▸ **练习要求**:
**a)** 请将纳米抗体筛选方法文段中的句子"进一步,所述的巯基为半胱氨酸携带。"译成英文。
**b)** 请从纳米抗体筛选方法文段的最后一句之后接着往下续写一段。

▸ **阅读文段**:
******************************
本发明的目的之二是,提供一种上述所述的纳米抗体的筛选方法,该方法包括,利用PCR技术在人甲状旁腺激素目的基因片段的碳末端引入巯基标签,利用该巯基定点固载抗原进行筛选的步骤。
进一步,所述的巯基为半胱氨酸携带。
进一步,所述的纳米抗体的筛选方法,包括如下步骤:
(1)在人甲状旁腺激素目的基因片段的碳末端引入巯基标签,获得融合蛋白PTH-C的基因;(2)利用酶切位点将PTH-C的基因构建到载体pET-23a中,构建重组质粒pET-23a-PTH-C;(3)重组质粒转入E.coli BL21(DE3)中,阳性菌落经培养、IPTG诱导后,收集菌体,提取总蛋白;(4)总蛋白经分离和纯化,获得带有巯基的PTH-C融合蛋白;(5)以PTH-C融合蛋白为抗原,对羊驼噬菌体抗体库进行多轮富集筛选,获得对PTH-C融合蛋白具有特异性结合能力的噬菌体。
在上述纳米抗体的筛选方法中,步骤(4)中,总蛋白经过0.12%的PEI沉淀、50%饱和硫酸铵沉淀、pH3.5的柠檬酸重悬、透析换液除盐、阳离子交换层析等分离纯化步骤获得纯度在95%以上的带有巯基的PTH-C融合蛋白。
******************************
[提取的数据条目]
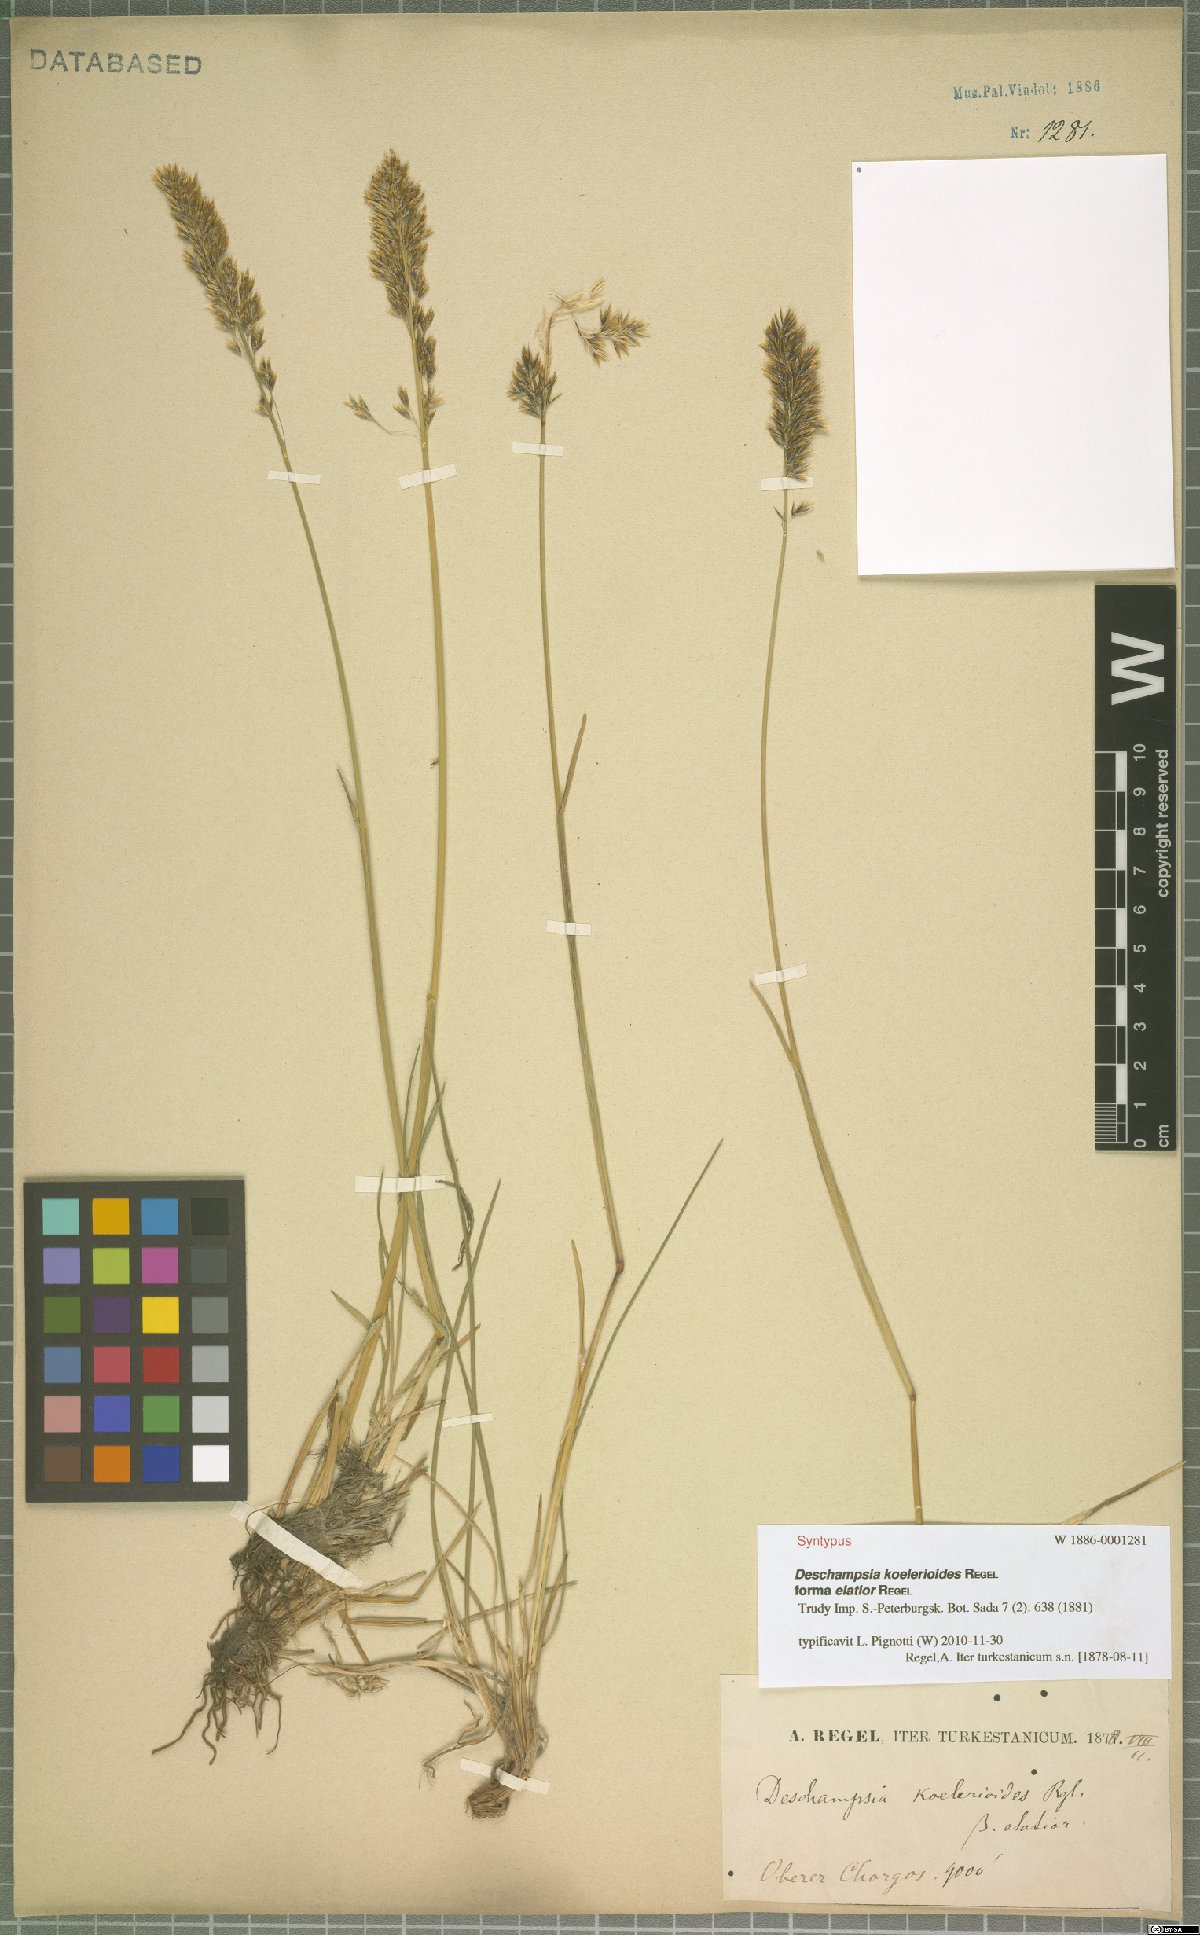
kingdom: Plantae
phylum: Tracheophyta
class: Liliopsida
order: Poales
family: Poaceae
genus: Deschampsia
******************************
▸ **参考答案**:
**a)** Further, the sulfhydryl group is carried by cysteine.

**b)**
在上述纳米抗体的筛选方法中,步骤(5)中,首先将PTH-C融合蛋白利用定点固载方法固定到ELISA板上,经封闭后用于羊驼噬菌体抗体库的筛选。所述定点固载可以采用能够实现本发明技术方案的本领域常规的固载方法,本发明优选利用PTH-C融合蛋白(抗原)上的巯基标签将抗原固定到修饰有马来酰亚胺基团的ELISA板上。
目前,获得纳米抗体的方法主要是从噬菌体库中进行筛选。筛选时首先包被抗原,抗原的包被是很重要的一环,传统的抗原包被方法是利用疏水作用将蛋白吸附到96孔板等基质上,是非共价键结合,但是这种包被方法对于亲水性蛋白或者小分子蛋白并不适用,不能得到高亲和性的纳米抗体,而本发明中利用巯基和马来酰亚胺的反应对蛋白进行定点定向固载进行筛选,该方法更有利于得到高亲和性的抗体。
本发明的目的之三是,提供上述所述的纳米抗体在检测或去除甲状旁腺激素试剂中的应用。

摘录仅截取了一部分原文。